Über den Autor / die Autorin
Dr. Xilin Lü is a Professor and doctoral advisor in the Department of Geotechnical Engineering, College of Civil Engineering, Tongji University, and Director of the Institute of Foundation Engineering. He was selected for the National Young Talents Program of China. His research primarily focuses on the theory of progressive failure in soils, urban underground engineering, slope stability, subgrade settlement control, and intelligent geotechnical engineering. He has received over ten provincial and ministerial-level Science and Technology Progress Awards. He has published more than 60 SCI-indexed papers in journals such as Computer Methods in Applied Mechanics and Engineering (CMAME), Journal of Geotechnical and Geoenvironmental Engineering (JGGE), and Computers and Geotechnics (CG). He has authored or co-authored three books and textbooks, holds over 30 international and domestic patents, and has registered 22 national software copyrights. He has also participated in the compilation of five national, local, and industry standards. He currently serves as Associate Editor of Geoenvironmental Disasters and Editorial Board Member of the Journal of Basic Science and Engineering and Journal of Ground Improvement. He is also a member of the ASCE Technical Committee on Computational Geomechanics, a corresponding member of ISSMGE Technical Committees TC214 and TC222, an Executive Member of the Geotechnical Foundation and Structural Engineering Division of the Chinese Society for Rock Mechanics and Engineering, and a Board Member of the Tunnel and Underground Engineering Branch of the China Civil Engineering Society.

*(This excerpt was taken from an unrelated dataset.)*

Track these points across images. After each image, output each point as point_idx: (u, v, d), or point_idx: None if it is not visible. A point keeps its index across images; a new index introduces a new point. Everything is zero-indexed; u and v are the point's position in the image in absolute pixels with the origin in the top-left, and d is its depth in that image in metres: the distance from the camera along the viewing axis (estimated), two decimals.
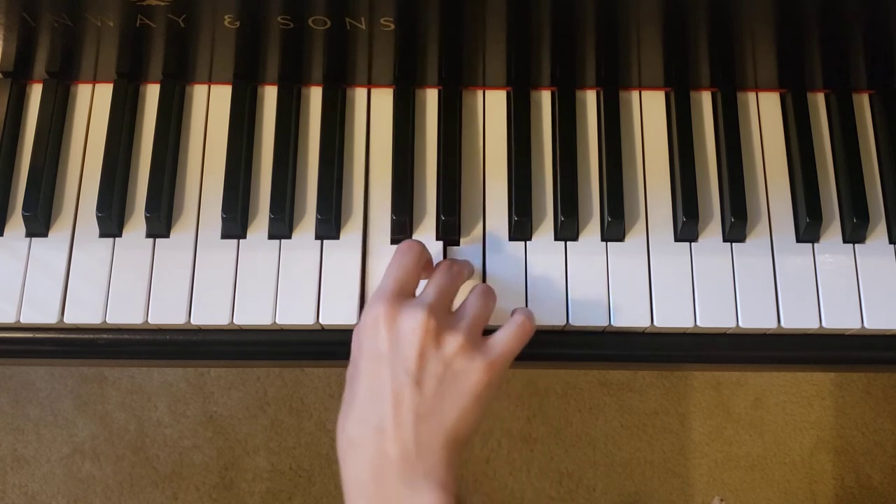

Dawei Xue is currently a Research Professor and doctoral advisor in the Department of Geotechnical Engineering, College of Civil Engineering, Tongji University. He was selected for the Shanghai Overseas High-Level Talent Program. He serves as a member of the Youth Committee of the Soil Mechanics and Geotechnical Engineering Branch of the China Civil Engineering Society, a Youth Editorial Board Member of Biogeotechnics and the Journal of Basic Science and Engineering, and a member of the Chinese Society for Rock Mechanics and Engineering. His research focuses on higher-order continuum theories and constitutive modeling of geomaterials, material stability analysis, and multiscale numerical simulation methods. He has received several honors, including the First Prize of the Provincial and Ministerial Science and Technology Progress Award and the Excellent Doctoral Dissertation Award of Tongji University. He has published 30 academic papers in journals such as Computer Methods in Applied Mechanics and Engineering (CMAME), Journal of Geotechnical and Geoenvironmental Engineering (JGGE), and Computers and Geotechnics (CG), and holds 6 granted international and domestic patents as well as 5 registered national software copyrights.
Zusammenfassung
The book adopts a multiscale theoretical framework to systematically address localized deformation in plastic geomaterials. It integrates experimental findings with advanced numerical methods, including discrete element simulations and finite element modeling using higher-order continuum theories, providing a comprehensive understanding from micro- to macroscale perspectives. The book will provide insights into the nuances of strain localization that traditional modeling often overlooks, thereby enhancing predictive accuracy and model fidelity. The book is designed for graduate students, researchers, and professionals in geotechnical engineering, materials science, and related fields who have a solid grounding in continuum mechanics and numerical methods. It is also suitable for readers seeking an advanced, research-focused perspective on multiscale modeling.